Ihre Anweisungen — Wiederholen Sie die Zeilen vom Beginn der Daten bis einschließlich der Zeile, die „picture [120, 118, 796, 652]“ enthält, unverändert und ohne weitere Zeilen.

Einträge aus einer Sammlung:
⟨

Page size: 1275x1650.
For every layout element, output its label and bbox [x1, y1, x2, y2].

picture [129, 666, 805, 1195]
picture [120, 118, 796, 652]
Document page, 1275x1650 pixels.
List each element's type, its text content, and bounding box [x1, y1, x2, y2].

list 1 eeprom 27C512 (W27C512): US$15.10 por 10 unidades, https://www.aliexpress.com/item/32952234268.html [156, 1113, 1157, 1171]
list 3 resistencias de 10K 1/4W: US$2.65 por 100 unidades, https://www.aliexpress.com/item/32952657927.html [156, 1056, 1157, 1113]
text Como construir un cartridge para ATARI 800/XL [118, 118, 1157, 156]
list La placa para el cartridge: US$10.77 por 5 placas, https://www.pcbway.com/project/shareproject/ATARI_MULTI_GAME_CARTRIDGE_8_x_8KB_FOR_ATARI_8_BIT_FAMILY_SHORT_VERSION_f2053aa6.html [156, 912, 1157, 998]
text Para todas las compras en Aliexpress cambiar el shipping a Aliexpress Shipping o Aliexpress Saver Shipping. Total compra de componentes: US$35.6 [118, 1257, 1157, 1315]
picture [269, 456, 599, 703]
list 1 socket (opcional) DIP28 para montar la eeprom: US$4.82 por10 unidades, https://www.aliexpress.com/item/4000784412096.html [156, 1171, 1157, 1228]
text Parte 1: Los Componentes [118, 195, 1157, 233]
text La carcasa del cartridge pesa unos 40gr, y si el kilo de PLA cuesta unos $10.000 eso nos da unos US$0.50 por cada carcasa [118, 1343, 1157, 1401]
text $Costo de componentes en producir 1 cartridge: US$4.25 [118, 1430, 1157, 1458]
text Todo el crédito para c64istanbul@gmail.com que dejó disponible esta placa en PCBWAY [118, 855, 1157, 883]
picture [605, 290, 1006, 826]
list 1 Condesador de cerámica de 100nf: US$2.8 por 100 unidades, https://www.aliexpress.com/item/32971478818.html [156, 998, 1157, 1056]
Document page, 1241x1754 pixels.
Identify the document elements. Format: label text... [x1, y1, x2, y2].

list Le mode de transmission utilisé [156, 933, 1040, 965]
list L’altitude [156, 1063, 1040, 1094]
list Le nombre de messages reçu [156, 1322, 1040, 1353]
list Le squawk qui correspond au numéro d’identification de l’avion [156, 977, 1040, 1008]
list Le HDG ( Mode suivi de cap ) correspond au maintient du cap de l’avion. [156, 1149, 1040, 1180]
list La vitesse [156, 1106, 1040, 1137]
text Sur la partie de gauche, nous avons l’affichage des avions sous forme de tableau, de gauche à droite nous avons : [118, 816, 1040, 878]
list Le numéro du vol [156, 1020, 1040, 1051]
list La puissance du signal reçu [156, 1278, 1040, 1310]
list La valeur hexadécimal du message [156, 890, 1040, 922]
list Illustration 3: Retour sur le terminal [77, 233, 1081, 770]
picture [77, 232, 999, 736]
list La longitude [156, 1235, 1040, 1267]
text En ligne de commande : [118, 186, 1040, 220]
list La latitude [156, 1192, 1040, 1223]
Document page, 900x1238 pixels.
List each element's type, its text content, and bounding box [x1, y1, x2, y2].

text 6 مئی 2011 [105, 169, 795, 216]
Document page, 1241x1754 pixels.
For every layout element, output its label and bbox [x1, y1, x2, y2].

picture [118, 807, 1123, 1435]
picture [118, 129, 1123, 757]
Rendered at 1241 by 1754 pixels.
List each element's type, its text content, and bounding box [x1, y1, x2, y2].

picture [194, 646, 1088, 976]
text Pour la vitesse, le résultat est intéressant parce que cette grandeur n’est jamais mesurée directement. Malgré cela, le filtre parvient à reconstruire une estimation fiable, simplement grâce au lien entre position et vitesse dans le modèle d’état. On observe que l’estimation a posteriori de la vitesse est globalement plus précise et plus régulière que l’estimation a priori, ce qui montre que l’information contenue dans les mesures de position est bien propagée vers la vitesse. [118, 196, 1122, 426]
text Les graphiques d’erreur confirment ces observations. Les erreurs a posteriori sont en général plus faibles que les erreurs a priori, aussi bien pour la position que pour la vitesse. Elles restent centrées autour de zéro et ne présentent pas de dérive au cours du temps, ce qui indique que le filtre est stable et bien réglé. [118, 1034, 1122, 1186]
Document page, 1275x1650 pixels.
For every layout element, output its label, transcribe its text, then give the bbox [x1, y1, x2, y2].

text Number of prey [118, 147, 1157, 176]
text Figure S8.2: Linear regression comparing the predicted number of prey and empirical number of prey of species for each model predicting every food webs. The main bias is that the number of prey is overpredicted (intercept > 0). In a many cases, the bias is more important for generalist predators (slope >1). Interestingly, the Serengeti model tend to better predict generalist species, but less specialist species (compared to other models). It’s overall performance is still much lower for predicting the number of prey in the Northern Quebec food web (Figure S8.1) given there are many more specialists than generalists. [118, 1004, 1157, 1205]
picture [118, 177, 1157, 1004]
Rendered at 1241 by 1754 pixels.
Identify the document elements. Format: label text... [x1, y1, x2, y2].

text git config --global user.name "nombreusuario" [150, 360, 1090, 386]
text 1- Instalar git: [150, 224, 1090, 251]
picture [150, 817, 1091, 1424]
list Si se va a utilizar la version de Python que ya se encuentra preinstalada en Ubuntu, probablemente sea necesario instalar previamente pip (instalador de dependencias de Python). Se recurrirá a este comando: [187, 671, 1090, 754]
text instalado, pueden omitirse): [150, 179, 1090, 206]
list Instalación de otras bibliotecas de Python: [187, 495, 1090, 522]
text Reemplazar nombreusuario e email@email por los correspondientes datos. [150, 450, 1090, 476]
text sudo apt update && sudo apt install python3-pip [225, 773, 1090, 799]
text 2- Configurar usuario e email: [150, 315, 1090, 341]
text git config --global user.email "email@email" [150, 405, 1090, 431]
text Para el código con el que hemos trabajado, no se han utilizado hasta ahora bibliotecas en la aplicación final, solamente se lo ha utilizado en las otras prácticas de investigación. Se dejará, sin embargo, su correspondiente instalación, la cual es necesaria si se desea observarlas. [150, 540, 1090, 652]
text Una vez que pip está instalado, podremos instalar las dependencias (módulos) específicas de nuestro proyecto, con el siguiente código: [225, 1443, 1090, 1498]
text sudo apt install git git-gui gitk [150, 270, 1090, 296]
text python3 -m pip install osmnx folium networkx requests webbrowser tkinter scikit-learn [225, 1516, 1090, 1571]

⟩

Vollständige Antwort —
Page size: 1275x1650.
For every layout element, output its label and bbox [x1, y1, x2, y2].

picture [129, 666, 805, 1195]
picture [120, 118, 796, 652]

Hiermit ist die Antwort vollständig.